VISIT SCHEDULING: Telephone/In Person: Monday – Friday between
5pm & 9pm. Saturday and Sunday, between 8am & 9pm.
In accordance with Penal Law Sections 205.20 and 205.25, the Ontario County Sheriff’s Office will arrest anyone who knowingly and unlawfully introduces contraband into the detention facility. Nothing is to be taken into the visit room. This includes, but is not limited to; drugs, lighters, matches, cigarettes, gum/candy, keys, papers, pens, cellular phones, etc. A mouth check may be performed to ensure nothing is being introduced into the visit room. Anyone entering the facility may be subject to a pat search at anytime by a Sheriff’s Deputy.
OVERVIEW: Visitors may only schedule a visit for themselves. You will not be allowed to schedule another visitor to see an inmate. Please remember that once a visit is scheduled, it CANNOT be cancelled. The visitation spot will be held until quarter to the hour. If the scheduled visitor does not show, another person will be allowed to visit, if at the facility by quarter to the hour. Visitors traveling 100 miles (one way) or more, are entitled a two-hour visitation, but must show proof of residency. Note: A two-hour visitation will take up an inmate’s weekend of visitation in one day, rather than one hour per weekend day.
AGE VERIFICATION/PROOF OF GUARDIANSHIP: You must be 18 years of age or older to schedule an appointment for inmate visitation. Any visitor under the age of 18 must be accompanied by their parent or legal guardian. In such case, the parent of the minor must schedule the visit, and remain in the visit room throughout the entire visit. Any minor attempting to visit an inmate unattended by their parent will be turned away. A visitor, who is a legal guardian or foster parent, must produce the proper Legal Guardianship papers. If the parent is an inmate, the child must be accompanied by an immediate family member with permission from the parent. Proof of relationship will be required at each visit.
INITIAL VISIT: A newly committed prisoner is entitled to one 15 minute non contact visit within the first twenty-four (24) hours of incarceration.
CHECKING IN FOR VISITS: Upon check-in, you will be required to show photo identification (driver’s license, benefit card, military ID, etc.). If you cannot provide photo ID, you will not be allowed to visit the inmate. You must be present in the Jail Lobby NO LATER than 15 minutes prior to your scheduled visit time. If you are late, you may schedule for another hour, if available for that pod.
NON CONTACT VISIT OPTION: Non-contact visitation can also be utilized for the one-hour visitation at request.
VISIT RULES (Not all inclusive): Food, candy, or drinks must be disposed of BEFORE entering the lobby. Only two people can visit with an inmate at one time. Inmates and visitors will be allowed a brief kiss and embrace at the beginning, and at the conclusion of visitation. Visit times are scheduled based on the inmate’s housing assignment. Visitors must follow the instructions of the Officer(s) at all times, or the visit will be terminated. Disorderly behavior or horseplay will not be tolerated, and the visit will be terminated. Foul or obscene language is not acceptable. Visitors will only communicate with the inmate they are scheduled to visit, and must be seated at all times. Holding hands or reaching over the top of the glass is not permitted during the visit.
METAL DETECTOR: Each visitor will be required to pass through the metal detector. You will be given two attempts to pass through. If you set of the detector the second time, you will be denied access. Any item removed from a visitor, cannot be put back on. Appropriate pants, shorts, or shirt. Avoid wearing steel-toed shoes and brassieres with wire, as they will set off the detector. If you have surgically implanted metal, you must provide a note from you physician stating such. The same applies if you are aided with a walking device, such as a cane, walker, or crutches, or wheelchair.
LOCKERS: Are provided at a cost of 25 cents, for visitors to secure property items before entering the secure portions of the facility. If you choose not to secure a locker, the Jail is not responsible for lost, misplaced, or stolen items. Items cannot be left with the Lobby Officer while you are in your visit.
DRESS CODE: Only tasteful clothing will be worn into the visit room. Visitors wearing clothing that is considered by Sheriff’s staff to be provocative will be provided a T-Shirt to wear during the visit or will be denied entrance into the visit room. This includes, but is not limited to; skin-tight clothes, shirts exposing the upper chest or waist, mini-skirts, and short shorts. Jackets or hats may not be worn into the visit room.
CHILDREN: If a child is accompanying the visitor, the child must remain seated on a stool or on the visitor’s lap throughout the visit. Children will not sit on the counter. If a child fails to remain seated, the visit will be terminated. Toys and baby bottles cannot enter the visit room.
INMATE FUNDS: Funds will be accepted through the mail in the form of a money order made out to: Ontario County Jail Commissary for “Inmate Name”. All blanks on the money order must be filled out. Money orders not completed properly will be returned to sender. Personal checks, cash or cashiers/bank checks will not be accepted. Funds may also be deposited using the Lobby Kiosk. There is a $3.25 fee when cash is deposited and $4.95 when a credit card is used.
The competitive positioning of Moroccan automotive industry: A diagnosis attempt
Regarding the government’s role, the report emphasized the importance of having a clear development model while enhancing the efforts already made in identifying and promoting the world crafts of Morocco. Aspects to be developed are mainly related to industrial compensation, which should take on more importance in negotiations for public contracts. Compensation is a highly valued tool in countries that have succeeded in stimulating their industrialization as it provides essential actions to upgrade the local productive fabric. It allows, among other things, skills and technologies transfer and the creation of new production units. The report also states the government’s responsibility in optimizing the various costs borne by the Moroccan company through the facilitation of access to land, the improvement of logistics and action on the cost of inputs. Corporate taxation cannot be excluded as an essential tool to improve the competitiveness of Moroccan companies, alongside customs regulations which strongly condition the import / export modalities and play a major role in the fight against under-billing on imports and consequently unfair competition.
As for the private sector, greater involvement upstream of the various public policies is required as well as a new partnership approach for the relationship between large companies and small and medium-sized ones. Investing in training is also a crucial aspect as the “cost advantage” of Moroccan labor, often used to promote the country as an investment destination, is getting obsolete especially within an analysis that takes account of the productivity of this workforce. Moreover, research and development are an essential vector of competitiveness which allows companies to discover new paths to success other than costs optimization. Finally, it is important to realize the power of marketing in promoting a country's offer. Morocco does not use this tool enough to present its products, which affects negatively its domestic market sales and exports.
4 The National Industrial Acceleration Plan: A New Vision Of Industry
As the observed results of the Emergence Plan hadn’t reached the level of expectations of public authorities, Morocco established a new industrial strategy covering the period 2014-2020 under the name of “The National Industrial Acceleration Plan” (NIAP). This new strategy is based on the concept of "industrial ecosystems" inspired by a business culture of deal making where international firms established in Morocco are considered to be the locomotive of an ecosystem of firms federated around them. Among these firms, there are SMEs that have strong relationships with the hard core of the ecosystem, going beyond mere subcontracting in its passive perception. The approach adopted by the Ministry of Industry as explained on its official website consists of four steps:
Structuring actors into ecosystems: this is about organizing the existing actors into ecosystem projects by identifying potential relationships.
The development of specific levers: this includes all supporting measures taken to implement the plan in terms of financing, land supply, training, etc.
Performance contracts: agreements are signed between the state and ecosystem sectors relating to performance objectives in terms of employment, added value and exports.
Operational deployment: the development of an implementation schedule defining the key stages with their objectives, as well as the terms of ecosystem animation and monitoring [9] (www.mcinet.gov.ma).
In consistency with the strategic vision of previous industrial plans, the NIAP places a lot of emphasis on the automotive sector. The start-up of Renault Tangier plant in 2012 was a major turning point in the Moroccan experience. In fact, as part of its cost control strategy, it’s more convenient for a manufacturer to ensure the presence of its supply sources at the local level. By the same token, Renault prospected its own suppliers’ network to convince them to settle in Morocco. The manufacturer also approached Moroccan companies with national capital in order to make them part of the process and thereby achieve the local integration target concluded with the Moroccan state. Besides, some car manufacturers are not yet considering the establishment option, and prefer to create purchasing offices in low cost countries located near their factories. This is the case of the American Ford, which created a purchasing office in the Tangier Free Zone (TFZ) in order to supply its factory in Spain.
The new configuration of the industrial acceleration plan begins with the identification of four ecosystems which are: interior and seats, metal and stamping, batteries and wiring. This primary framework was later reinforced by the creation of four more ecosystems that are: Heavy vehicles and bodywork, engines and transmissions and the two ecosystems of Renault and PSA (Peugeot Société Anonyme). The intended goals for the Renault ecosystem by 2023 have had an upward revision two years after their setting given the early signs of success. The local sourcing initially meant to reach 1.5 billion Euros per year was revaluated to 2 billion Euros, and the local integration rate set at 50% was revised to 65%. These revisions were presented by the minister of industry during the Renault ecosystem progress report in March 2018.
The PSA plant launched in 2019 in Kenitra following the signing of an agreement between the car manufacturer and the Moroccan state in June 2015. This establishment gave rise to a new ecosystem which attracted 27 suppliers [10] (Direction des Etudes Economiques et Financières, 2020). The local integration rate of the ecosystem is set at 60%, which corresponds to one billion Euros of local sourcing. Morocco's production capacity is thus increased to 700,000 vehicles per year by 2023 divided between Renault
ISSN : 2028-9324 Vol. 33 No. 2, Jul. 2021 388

------------------------------------------------

== EXERCISE ==
Among the records above, only the lines between the line holding "The development of specific" and the line holding "Performance contracts: agreements", inclusive, are to be output, exactly as written.

== TASK SOLUTION ==
The development of specific levers: this includes all supporting measures taken to implement the plan in terms of financing, land supply, training, etc.
Performance contracts: agreements are signed between the state and ecosystem sectors relating to performance objectives in terms of employment, added value and exports.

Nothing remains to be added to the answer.